SB2026051177 - Command injection in systeminformation



SB2026051177 - Command injection in systeminformation

Published: May 11, 2026

Security Bulletin ID SB2026051177
CSH Severity
Low
Patch available
YES
Number of vulnerabilities 1
Exploitation vector Local access
Highest impact Code execution

Breakdown by Severity

Low 100%
  • Low
  • Medium
  • High
  • Critical

Description

This security bulletin contains information about 1 vulnerability.


1) Command injection (CVE-ID: CVE-2026-26280)

CWE-ID: CWE-77 - Command injection

CVSSv4: CVSS:4.0/AV:L/AC:L/AT:N/PR:L/UI:N/VC:H/VI:H/VA:H/SC:N/SI:N/SA:N/E:U/U:Clear


The vulnerability allows a remote attacker to execute arbitrary OS commands.
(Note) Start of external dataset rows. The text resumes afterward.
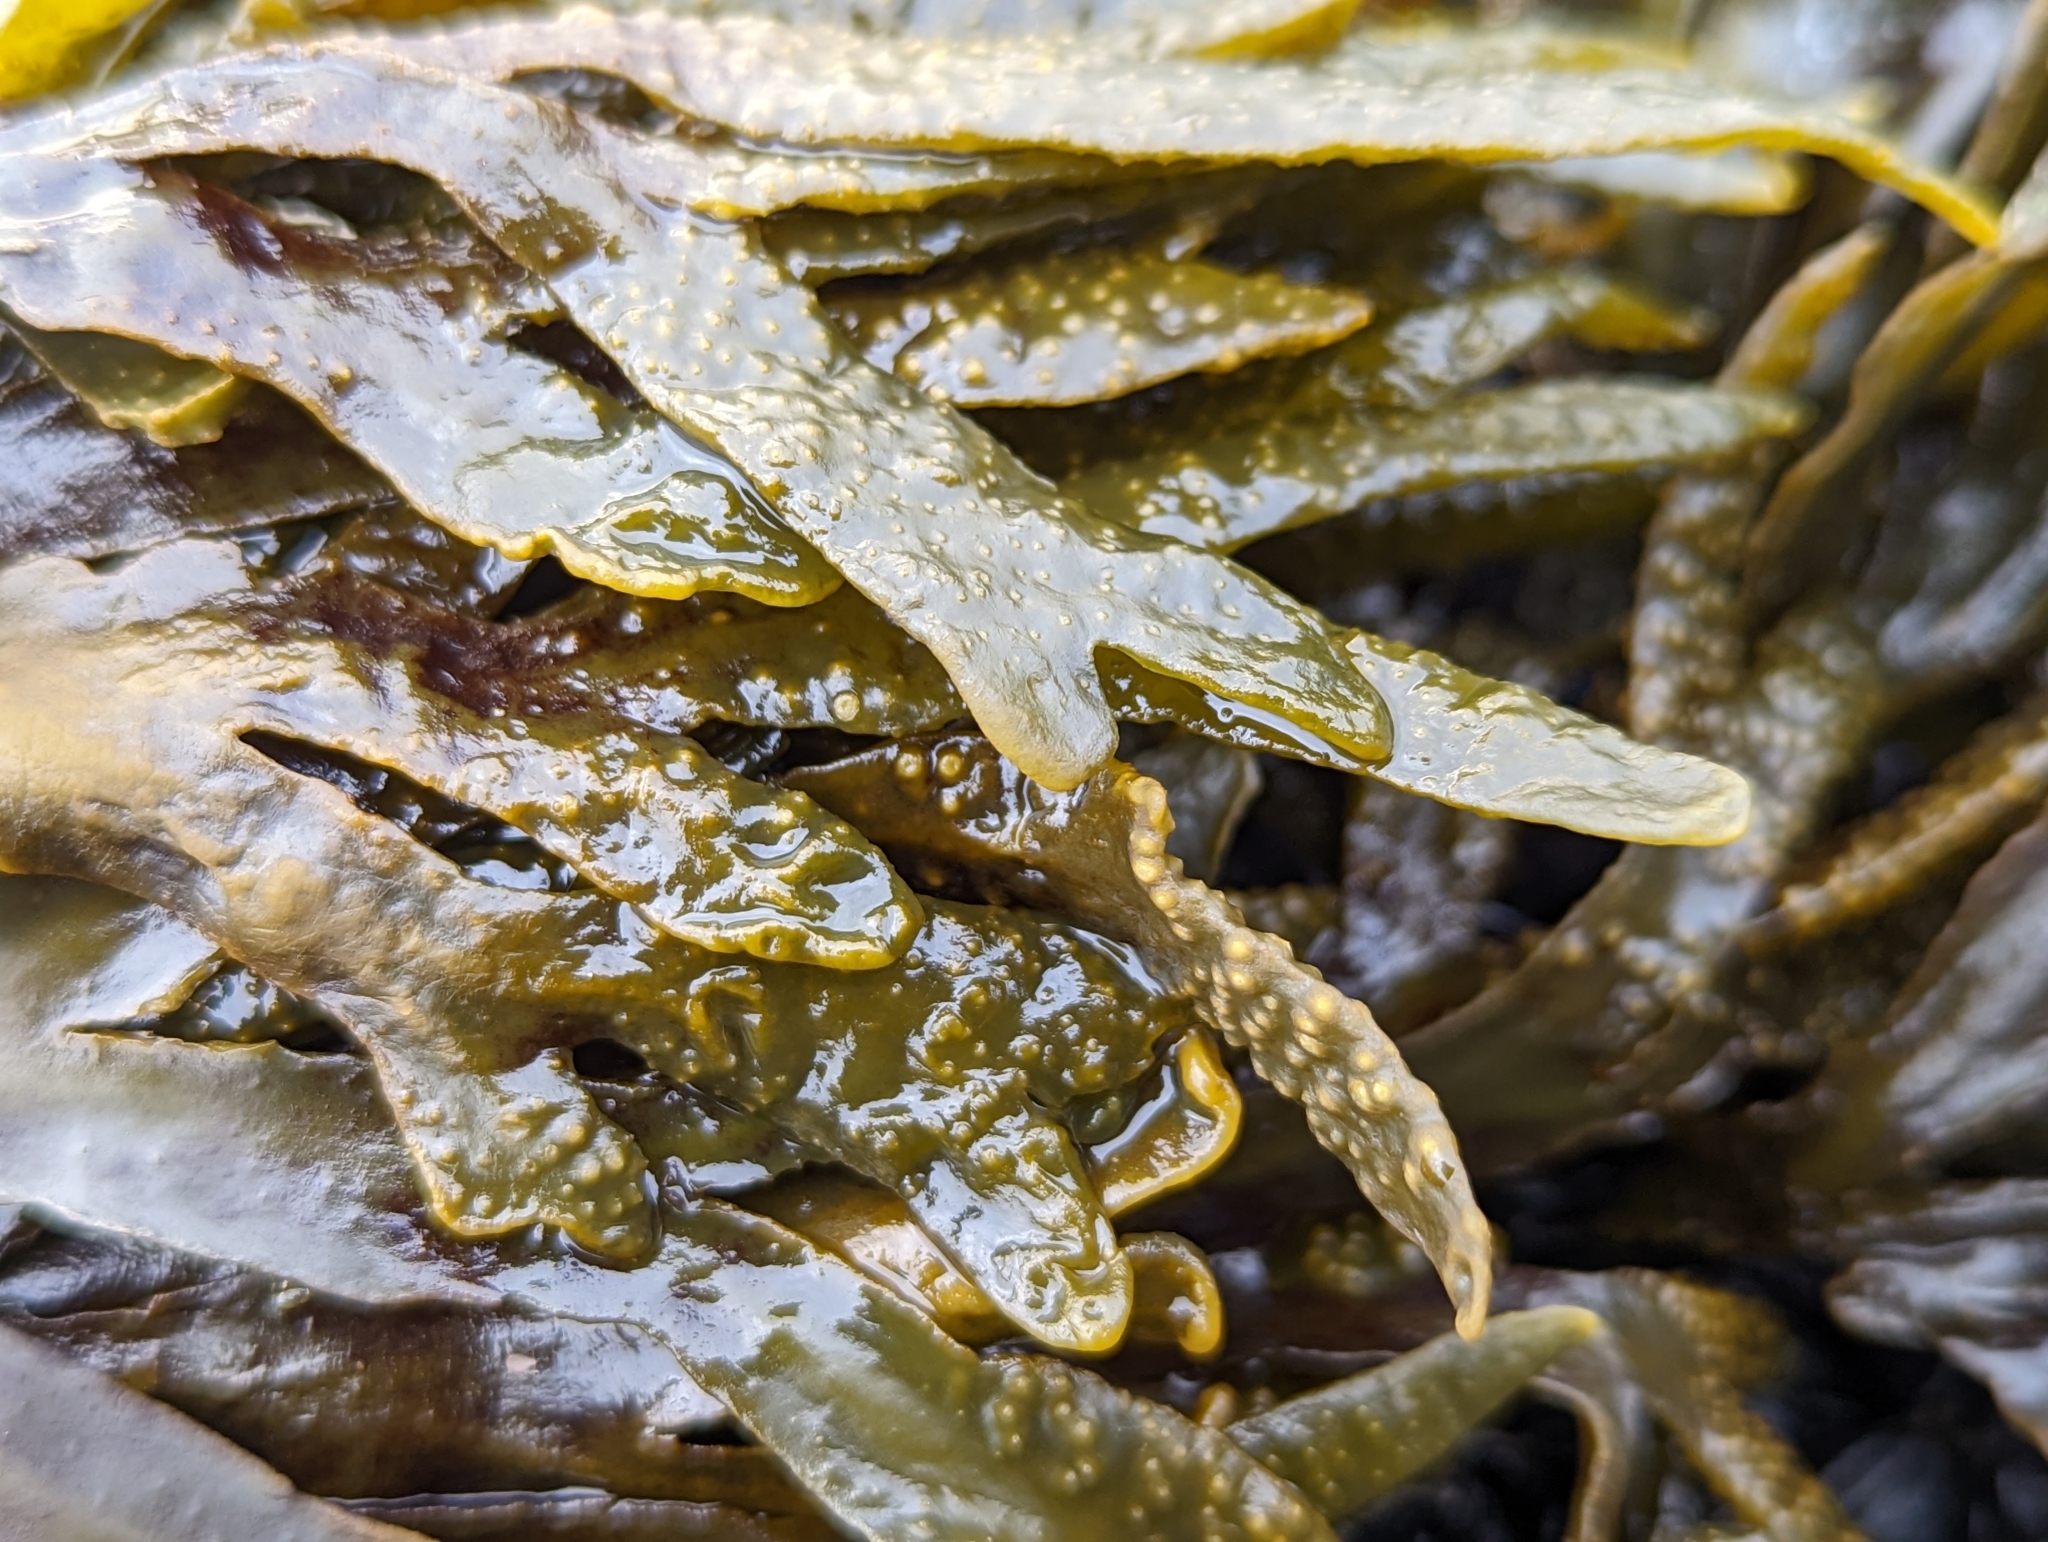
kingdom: Chromista
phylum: Ochrophyta
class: Phaeophyceae
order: Fucales
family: Fucaceae
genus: Fucus
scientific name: Fucus distichus
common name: Rockweed
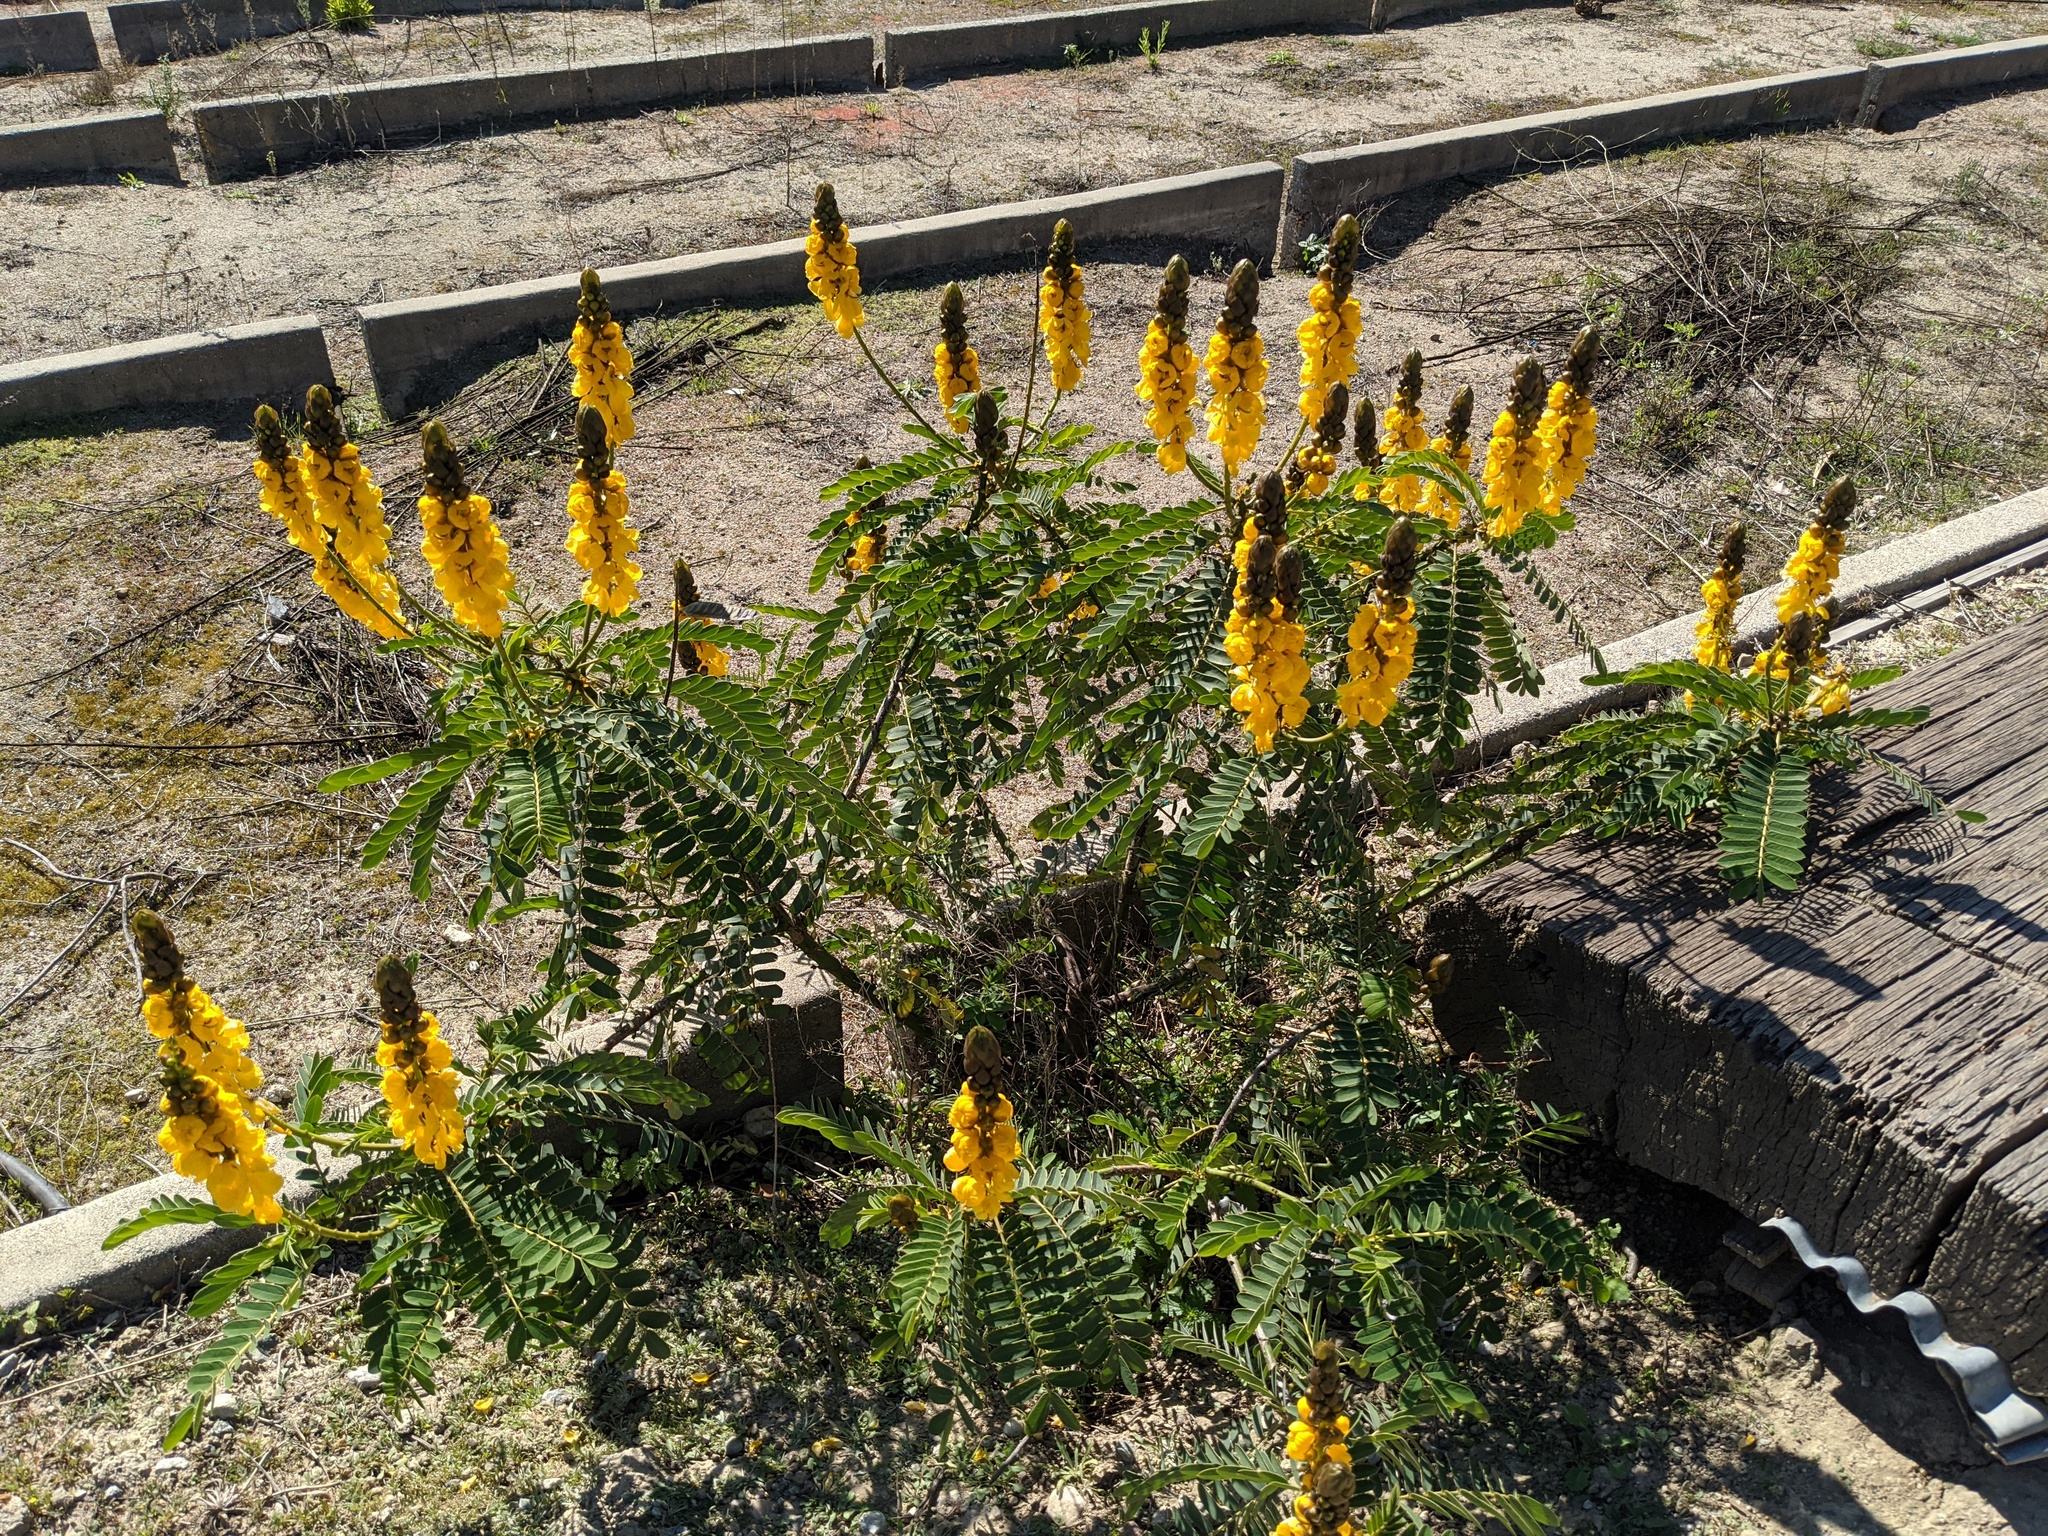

The vulnerability exists due to command injection in the wifiNetworks() retry path in lib/wifi.js when processing a user-supplied network interface parameter after an initial scan returns empty results. A remote attacker can supply a crafted interface value to execute arbitrary OS commands.

The issue occurs because the retry path passes the original unsanitized iface value to getWifiNetworkListIw(), which invokes execSync with an iwlist command.


Remediation

Install update from vendor's website.